We are in the midst of the most amazing wind storms....... Leaves are blowing from the trees.....ferries are cancelled.....birds are flying backwards (ok, maybe that is an exaggeration but the ones gathering on my balcony at the feeders have their feathers billowing)....... The post below is from 13 years ago. I could make one now, a small one, put it on a windowsill - indoors! - and use breath to make it twirl. The song Mariah comes to mind.
I became aware that pinwheels could work horizontally and that certainly expanded my use of them in the house and in the garden. This one is made from the foam-like paper you can get at the dollar store; the cork base is glued to a beach rock. It sits on the deck railing for the moment and twirls in the wind and mimics the clouds. There was the thought to write words on the mills but I was reluctant to mar the whiteness.
I can imagine a garden party or a wedding with small pinwheels like this in the top of bottles. Or decorating a cake. Or stuck on the ends of branches in a tree. Or.....
The way to make them is simple: take a square (this is cardstock but I also am experimenting with a heavy gauge clear plastic and a nubbly plastic meant to line drawers) and draw lines from corner to corner to get the center. Mark dots as shown.
Make a dot at the center as well. This will be considered the top (the side with the markings); the other side will be the bottom.
Now cut from each corner in toward the center and stop a little more than 1/4 inch from the center dot
Make a small hole at the dots in the corners and a hole in the center with a paper punch or a knitting needle or an awl or a darning needle or what-have-you.
Now take a T pin and put a small bead on it. You could cut a thin straw in lengths and use these in place of beads - straws come in wonderful colours.
Poke the T pin with its bead through one of the holes in the corner coming from the bottom side and turn in toward the center.
Bring the next corner up and put the T pin through the hole again coming from the bottom and again turning in toward the center. Repeat with the final two holes in the final two corners.
It will now look like this. Turn it over....
....and put three more beads on the T pin.
Push into cork. I forgot to hold the beads onto the T pin the first time I turned it over to push it into the cork.

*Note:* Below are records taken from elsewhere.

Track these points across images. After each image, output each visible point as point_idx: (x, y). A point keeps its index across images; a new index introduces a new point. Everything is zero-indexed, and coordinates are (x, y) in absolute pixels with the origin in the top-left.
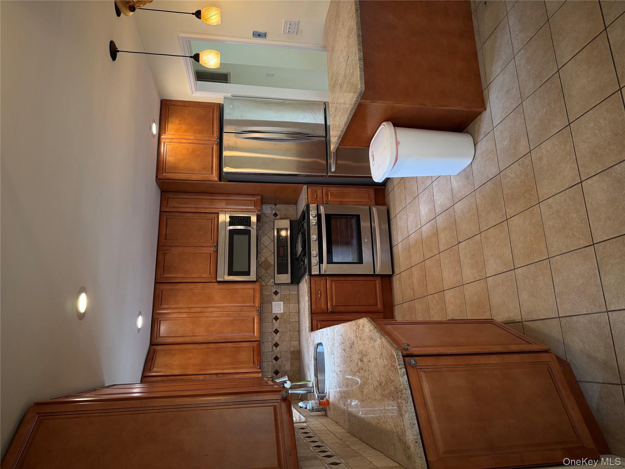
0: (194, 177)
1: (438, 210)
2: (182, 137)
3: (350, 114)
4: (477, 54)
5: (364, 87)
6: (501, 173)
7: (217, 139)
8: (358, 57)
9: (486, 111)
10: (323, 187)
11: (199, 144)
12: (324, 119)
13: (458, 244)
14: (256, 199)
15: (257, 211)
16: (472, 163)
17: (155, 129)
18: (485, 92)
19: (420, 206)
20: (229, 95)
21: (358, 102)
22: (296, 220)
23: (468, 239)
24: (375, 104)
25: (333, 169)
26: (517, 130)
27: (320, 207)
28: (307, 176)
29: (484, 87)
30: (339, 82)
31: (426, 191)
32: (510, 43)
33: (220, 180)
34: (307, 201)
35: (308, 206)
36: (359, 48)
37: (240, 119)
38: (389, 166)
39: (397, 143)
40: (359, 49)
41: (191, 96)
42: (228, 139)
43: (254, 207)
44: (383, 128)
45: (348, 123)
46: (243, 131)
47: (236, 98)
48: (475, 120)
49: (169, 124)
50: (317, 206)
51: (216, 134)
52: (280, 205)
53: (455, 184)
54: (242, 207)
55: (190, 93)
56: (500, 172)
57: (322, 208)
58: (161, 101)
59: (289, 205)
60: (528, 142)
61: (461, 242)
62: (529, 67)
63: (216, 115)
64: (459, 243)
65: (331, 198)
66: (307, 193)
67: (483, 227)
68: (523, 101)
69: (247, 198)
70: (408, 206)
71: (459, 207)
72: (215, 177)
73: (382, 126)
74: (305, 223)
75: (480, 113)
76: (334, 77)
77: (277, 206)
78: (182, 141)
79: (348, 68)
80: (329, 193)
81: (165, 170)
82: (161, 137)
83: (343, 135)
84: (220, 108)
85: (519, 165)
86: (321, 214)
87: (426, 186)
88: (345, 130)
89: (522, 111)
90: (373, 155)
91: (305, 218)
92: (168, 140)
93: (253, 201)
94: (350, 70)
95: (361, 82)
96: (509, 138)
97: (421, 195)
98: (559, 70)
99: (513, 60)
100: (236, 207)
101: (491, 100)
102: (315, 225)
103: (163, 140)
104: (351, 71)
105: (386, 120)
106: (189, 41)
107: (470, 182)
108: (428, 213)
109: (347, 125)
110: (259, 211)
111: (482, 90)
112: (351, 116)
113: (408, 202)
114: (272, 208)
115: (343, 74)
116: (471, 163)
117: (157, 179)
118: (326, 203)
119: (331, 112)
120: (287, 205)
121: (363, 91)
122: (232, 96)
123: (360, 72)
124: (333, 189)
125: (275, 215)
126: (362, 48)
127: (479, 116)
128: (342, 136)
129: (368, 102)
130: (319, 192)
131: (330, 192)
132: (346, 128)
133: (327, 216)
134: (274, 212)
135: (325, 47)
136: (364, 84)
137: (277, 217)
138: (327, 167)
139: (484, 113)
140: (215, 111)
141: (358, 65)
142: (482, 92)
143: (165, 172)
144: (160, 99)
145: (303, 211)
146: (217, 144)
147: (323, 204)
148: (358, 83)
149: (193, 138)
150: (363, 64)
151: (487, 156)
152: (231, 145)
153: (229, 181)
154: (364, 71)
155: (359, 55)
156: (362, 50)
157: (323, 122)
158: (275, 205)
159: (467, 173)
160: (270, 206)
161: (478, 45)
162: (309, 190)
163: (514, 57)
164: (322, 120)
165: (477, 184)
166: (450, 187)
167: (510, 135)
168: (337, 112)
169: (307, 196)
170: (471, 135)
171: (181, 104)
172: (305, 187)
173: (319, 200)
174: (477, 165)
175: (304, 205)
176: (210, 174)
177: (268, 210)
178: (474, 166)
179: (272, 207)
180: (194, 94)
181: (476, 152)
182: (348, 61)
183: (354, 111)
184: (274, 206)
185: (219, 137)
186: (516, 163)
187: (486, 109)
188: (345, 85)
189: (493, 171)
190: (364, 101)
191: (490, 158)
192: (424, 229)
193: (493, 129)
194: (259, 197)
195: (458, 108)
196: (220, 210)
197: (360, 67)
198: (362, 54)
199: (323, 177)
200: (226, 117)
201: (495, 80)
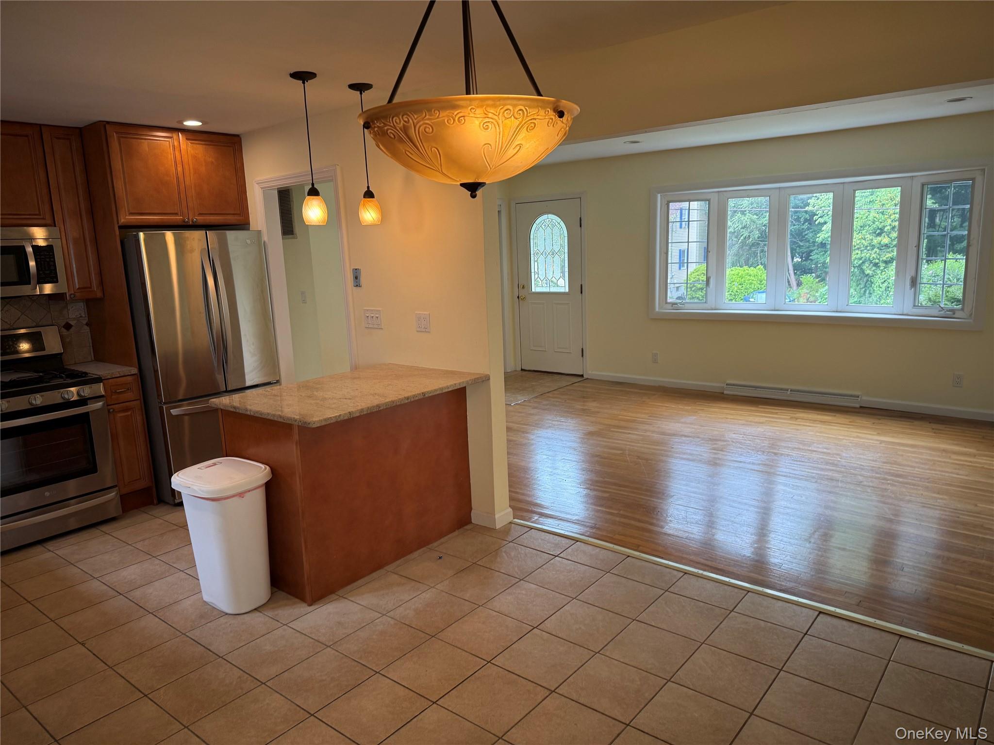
0: (119, 185)
1: (137, 593)
2: (186, 167)
3: (274, 415)
4: (380, 569)
5: (316, 426)
6: (221, 659)
7: (192, 221)
8: (353, 410)
9: (309, 607)
10: (139, 401)
11: (179, 193)
12: (254, 384)
13: (80, 643)
14: (95, 289)
15: (70, 293)
16: (227, 616)
17: (192, 123)
18: (333, 596)
19: (135, 566)
20: (265, 238)
21: (294, 423)
22: (64, 364)
23: (94, 654)
24: (295, 447)
25: (174, 412)
26: (290, 656)
27: (100, 402)
28: (156, 371)
29: (340, 592)
30: (316, 393)
31: (164, 567)
32: (400, 604)
33: (120, 227)
34: (109, 377)
35: (98, 380)
36: (365, 410)
37: (231, 256)
38: (203, 491)
39: (241, 495)
40: (362, 409)
41: (254, 181)
42: (195, 238)
43: (77, 287)
44: (261, 468)
45: (260, 416)
46: (213, 261)
47: (261, 248)
48: (292, 597)
49: (204, 146)
50: (102, 396)
51: (200, 219)
52: (89, 333)
53: (187, 603)
54: (74, 266)
55: (258, 179)
56: (222, 657)
57: (99, 404)
58: (238, 136)
59: (91, 347)
60: (277, 676)
61: (84, 646)
62: (374, 637)
63: (231, 219)
64: (82, 644)
65: (121, 417)
66: (122, 375)
67: (123, 667)
68: (331, 646)
69: (93, 275)
70: (130, 547)
71: (150, 622)
72: (126, 218)
73: (263, 466)
74: (62, 380)
75: (303, 599)
76: (320, 386)
77: (86, 327)
78: (178, 165)
79: (335, 401)
80: (129, 413)
81: (123, 137)
82: (180, 134)
83: (241, 412)
84: (243, 225)
85: (240, 677)
86: (87, 405)
87: (174, 563)
88: (248, 413)
89: (318, 651)
90: (215, 464)
91: (72, 379)
92: (176, 144)
93: (91, 284)
94: (335, 403)
95: (321, 421)
96: (276, 649)
97: (157, 562)
98: (379, 673)
99: (380, 615)
100: (73, 256)
101: (324, 607)
102: (63, 398)
103: (175, 135)
104: (333, 406)
105: (273, 471)
106: (332, 180)
107: (196, 623)
108: (126, 580)
109: (257, 415)
110: (72, 296)
111: (336, 592)
112: (272, 418)
113: (139, 546)
114: (81, 318)
115: (327, 396)
116: (227, 614)
117: (105, 123)
118: (110, 410)
119: (271, 389)
120: (91, 345)
121: (310, 426)
122: (264, 242)
123: (334, 417)
124: (138, 419)
125: (68, 326)
126: (365, 413)
127: (299, 601)
128: (238, 411)
129: (296, 437)
130: (129, 395)
131: (131, 414)
132: (252, 414)
133: (86, 416)
134: (72, 323)
135: (356, 368)
136: (320, 425)
137: (64, 330)
138: (177, 402)
139: (304, 605)
140: (236, 217)
141: (342, 413)
142: (332, 592)
143: (119, 138)
144: (241, 134)
145: (86, 374)
146: (184, 222)
147: (108, 406)
148: (320, 417)
149: (187, 183)
150: (345, 418)
151: (243, 631)
152: (188, 242)
153: (122, 243)
154: (337, 422)
155: (355, 411)
156: (362, 414)
157: (248, 384)
158: (87, 324)
159: (210, 613)
160: (84, 316)
161: (390, 567)
162: (129, 378)
163: (384, 615)
164: (253, 382)
165: (195, 634)
166: (181, 597)
167: (281, 649)
168: (272, 397)
169: (118, 376)
170: (269, 599)
171: (238, 166)
172: (135, 371)
173: (113, 397)
174: (226, 623)
175: (99, 373)
176: (129, 210)
177: (76, 312)
178: (223, 620)
179: (83, 318)
180: (257, 185)
181: (246, 615)
182: (344, 400)
183: (280, 420)
184: (85, 322)
185: (196, 224)
186: (241, 672)
187: (310, 605)
188: (314, 401)
189: (220, 646)
190: (296, 431)
191: (241, 636)
192: (95, 584)
193: (284, 625)
194: (99, 294)
195: (306, 566)
196: (63, 229)
197: (340, 415)
198: (358, 414)
199: (158, 398)
200: (231, 235)
201: (352, 603)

Amazing how beads can scoot across a floor...under a frig....surprise a bare foot in the middle of the night.... Hold onto beads when turning pinwheel over!Adjust the depth of the T pin in the cork so that the blades of the pinwheel move freely. Ignore the piece of paper that escaped my notice while photographing this shot and which confused me until I realized it was a scrap and not part of the pinwheel. Once you have the pinwheel twirling merrily with your breath as the power source, take it outdoors and introduce it to the wind.
Here is the completed cardstock pinwheel. At the top is the one made from plastic drawer lining - or so I was told this was its use - got it at a garage sale - it has a lovely nubbly texture. Next to it is the one made with clear heavy gauge plastic which would be quite stunning in a tree and spinning against leaves and sky. The bottom one is again of clear plastic with two sheets of origami paper, back to back, put on top of the plastic and cut along with it. I can imagine using a lacey handkerchief or a piece of colourful fabric or maybe burlap in the same way as the origami paper. Or painting on the plastic first. A nail could be used instead of the T pin. Or a pipe cleaner if you wanted to tie the pinwheel onto something. Or knitting needles poked into florist foam for a 'bouquet'. Have fun!